Saturday, June 20, 2009
Guest Blogger - Malia's Mama
A few years ago, my mother was hospitalized for her second knee replacement. Though it was June, University Hospital was heavily air-conditioned, so she asked me to find her another blanket.
Opening the cupboard in her semi-private room, I didn't find a blanket, I found many. Some showed their wear, but they were all pristinely clean, all readily available. I was glad for my mom, and for the hundreds of other patients the hospital serves who I'm sure had their own well-stocked cupboards. But, having just returned from Haiti, I was newly sad for those unlucky enough to be sick there, in the Western Hemisphere's most impoverished country- sick among the flies, among the garbage, among the throngs just trying to survive from day to day.
I love Haiti. I have since my very first visit in 1997 and the places that seem to draw me, year after year are the hospitals and clinics. To say one sees desperation, borders on understatement when on any given Saturday at St. Joseph's clinic, Cite Soleil's most destitute come. They line up 4 and 5 deep, many holding tiny, listless babies who look like they won't survive the wait.

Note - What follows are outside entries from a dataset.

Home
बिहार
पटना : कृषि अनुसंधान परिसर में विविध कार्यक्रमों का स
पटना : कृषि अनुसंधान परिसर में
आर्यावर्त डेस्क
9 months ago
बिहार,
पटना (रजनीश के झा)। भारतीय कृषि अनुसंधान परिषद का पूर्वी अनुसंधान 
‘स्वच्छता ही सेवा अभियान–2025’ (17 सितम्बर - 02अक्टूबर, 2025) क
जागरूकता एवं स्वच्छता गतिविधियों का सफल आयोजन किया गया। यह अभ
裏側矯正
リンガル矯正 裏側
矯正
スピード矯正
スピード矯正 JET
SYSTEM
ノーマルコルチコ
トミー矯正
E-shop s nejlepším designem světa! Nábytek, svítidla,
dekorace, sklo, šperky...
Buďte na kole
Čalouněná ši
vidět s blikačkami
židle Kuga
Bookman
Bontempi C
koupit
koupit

They line up with horrific burns that would have them in intensive care, in Canada, but in Haiti, they will be debreted and bandaged, maybe given an intervenous if there is enough serum that day and sent home with a handful of anti-biotic- hopefully one that hasn't reached expiration. They come with enormous, throbbing abscesses that are as common as acne is to us, they come with cancers that have manifested outside the body. Funny... before I saw this for myself, I thought it was a physical impossibility. They come because the medical care provided by The Missionaries of Charity- Mother's Teresa's Sisters- is free and the touch, compassionate.And, I have the privilege of working among them and trying to help ease the suffering, at least for those few hours.

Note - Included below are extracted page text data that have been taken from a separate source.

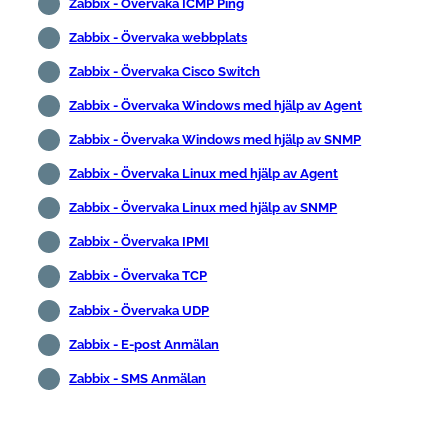
Zabbix - Övervaka ICMP Ping
Zabbix - Övervaka webbplats
Zabbix - Övervaka Cisco Switch
Zabbix - Övervaka Windows med hjälp av Agent
Zabbix - Övervaka Windows med hjälp av SNMP
Zabbix - Övervaka Linux med hjälp av Agent
Zabbix - Övervaka Linux med hjälp av SNMP
Zabbix - Övervaka IPMI
Zabbix - Övervaka TCP
Zabbix - Övervaka UDP
Zabbix - E-post Anmälan
Zabbix - SMS Anmälan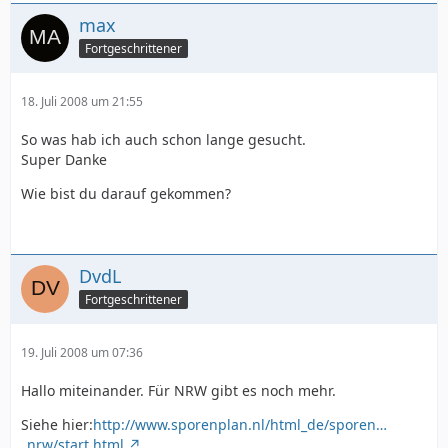
max
Fortgeschrittener
18. Juli 2008 um 21:55
So was hab ich auch schon lange gesucht.
Super Danke
Wie bist du darauf gekommen?
DvdL
Fortgeschrittener
19. Juli 2008 um 07:36
Hallo miteinander. Für NRW gibt es noch mehr.
Siehe hier:
http://www.sporenplan.nl/html_de/sporen…
_nrw/start.html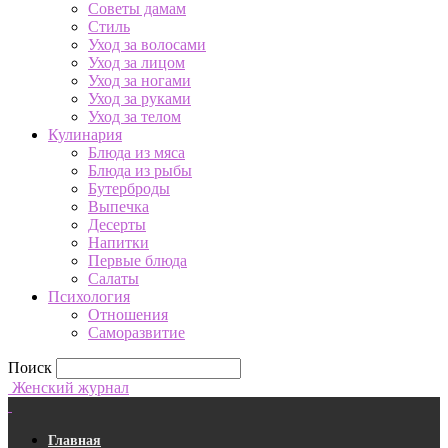
Советы дамам
Стиль
Уход за волосами
Уход за лицом
Уход за ногами
Уход за руками
Уход за телом
Кулинария
Блюда из мяса
Блюда из рыбы
Бутерброды
Выпечка
Десерты
Напитки
Первые блюда
Салаты
Психология
Отношения
Саморазвитие
Поиск
Женский журнал
Главная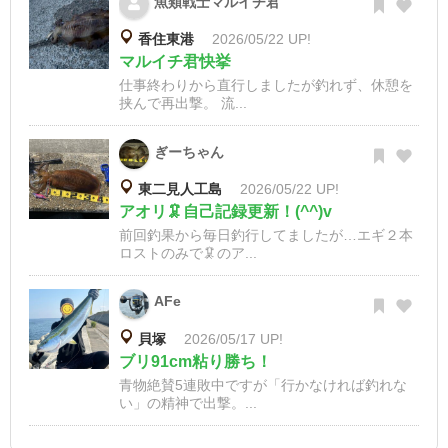
魚類戦士マルイチ君
香住東港
2026/05/22 UP!
マルイチ君快挙
仕事終わりから直行しましたが釣れず、休憩を
挟んで再出撃。 流...
ぎーちゃん
東二見人工島
2026/05/22 UP!
アオリ🦑自己記録更新！(^^)v
前回釣果から毎日釣行してましたが…エギ２本
ロストのみで🦑のア...
AFe
貝塚
2026/05/17 UP!
ブリ91cm粘り勝ち！
青物絶賛5連敗中ですが「行かなければ釣れな
い」の精神で出撃。...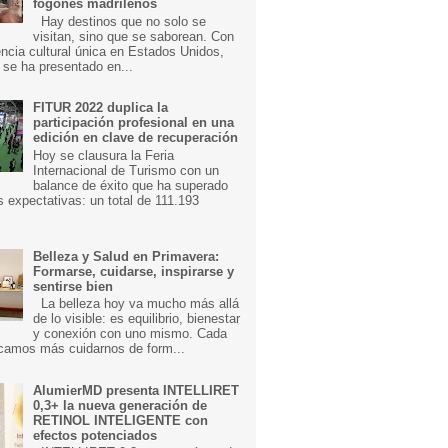
fogones madrileños
Hay destinos que no solo se
visitan, sino que se saborean. Con
ncia cultural única en Estados Unidos,
 se ha presentado en...
FITUR 2022 duplica la
participación profesional en una
edición en clave de recuperación
Hoy se clausura la Feria
Internacional de Turismo con un
balance de éxito que ha superado
s expectativas: un total de 111.193
Belleza y Salud en Primavera:
Formarse, cuidarse, inspirarse y
sentirse bien
La belleza hoy va mucho más allá
de lo visible: es equilibrio, bienestar
y conexión con uno mismo. Cada
camos más cuidarnos de form...
AlumierMD presenta INTELLIRET
0,3+ la nueva generación de
RETINOL INTELIGENTE con
efectos potenciados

The Brothers of Charity Hospital is another place where the hopeless find hope, or at least companionship as many await death on their hard, plastic mattresses. When I go to Haiti on my own, this is my "domain" as it were. The Brothers come to rely on me, the men all hope for a female's touch whether it be just nail clipping and shaving or the more involved tasks like dressing changes and suturing. I have held the hand of many as they gave up their spirits to God. It is a deeply profound experience.
Some mornings it is difficult to leave the relative cool and calm of the Guest House and walk the 1/2 hour in the dust, the unrelenting sun, among the pungent smells of exhaust and sewage into Pele. But the moment I enter the maze of shanties and vendors' stalls, I feel more than welcome, I feel at home. Even more than that, I know I am needed.

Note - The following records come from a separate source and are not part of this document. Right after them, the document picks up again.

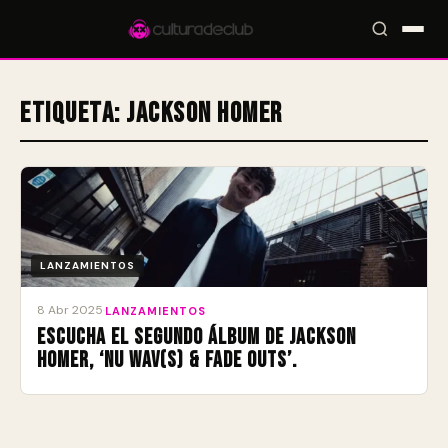
Etiqueta:
Jackson Homer
Accesos rápidos:
🎪 Eventos
🎤 Artistas
📍 Locales
📰 Magazine
LANZAMIENTOS
8 Abr 2025
·
LANZAMIENTOS
Escucha el segundo álbum de Jackson
Homer, ‘Nu Wav(s) & Fade Outs’.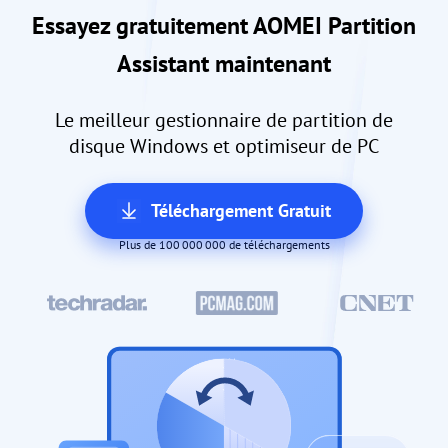
Essayez gratuitement AOMEI Partition
Assistant maintenant
Le meilleur gestionnaire de partition de
disque Windows et optimiseur de PC
Téléchargement Gratuit
Plus de 100 000 000 de téléchargements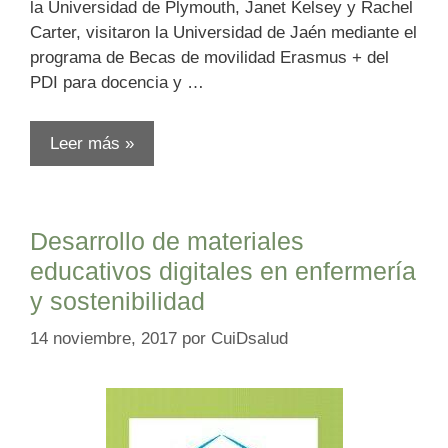
la Universidad de Plymouth, Janet Kelsey y Rachel
Carter, visitaron la Universidad de Jaén mediante el
programa de Becas de movilidad Erasmus + del
PDI para docencia y …
Leer más »
Desarrollo de materiales
educativos digitales en enfermería
y sostenibilidad
14 noviembre, 2017
por
CuiDsalud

When I tell North Americans what I do there- IV's, closing gashes, lancing infections, the first question is always, "Are you a nurse?"
No, I am a secondary school teacher. My medical training, like many of the volunteers, was "trial by fire". I sewed up my first cut, a jagged wound on a little girl's head, after being shown the first 3 stitches by one of the Brothers. He did this, then handed me the hemostat and the needle saying, "Now you". He watched me do one, then smiled, clapped me on the back, and went back to dispensing meds. I didn't have time to feel frightened, or to protest; I just did it because there was no choice. Soon, and maybe a little sadly, it becomes routine. At least while you're there, actively working.
But, at night- and Haitian nights are long with the sun setting around 6pm each night- at night you remember. At night the young architect who'd had such a bright future, who had that day proudly shown you the passport he carries in a little plastic sac, comes back to you and it is very difficult to reconcile the handsome, somber looking youth in the official photograph with the mask of scarred tissue that barely looks human with its fused features and skull bone showing through raw and tender scalp that he is 10 months later.
But, it is Daniel. He natters at me in Creole, then French, then English, and throws in a few words of Spanish. He wants me to appreciate how intelligent he is. He wants me, and anyone else that comes into the milky vision of the one eye he has left, to know there is a human being beneath the horror. At night, I see him more plainly than I did during the day and I try to think of ways to help him- email his picture to burn specialists, beg their help... no one even answers.
Back in Canada I talk to people, show them video, motivate them to care, to help in some way, any way- money, time, to go see for themselves, join an NGO. And, each time just one person asks an unsolicited question, or mentions Haiti on his/her own, my heart leaps. Yes! Ask, comment, argue with me, just give Daniel and the Richards and the Eliases and the endless many whose names I don't even know, but who suffer for one reason only- their geography- an opportunity to speak.
My mom will likely be in the hospital again someday ; she is prone to it. But she will have a comfortable mattress, clean sheets and her own pillow. She will also have a trained medical team, not just a volunteer teacher, concerned with her, treating and caring for her - and thank God for that. I just wish it were like that for those who are my second family, too.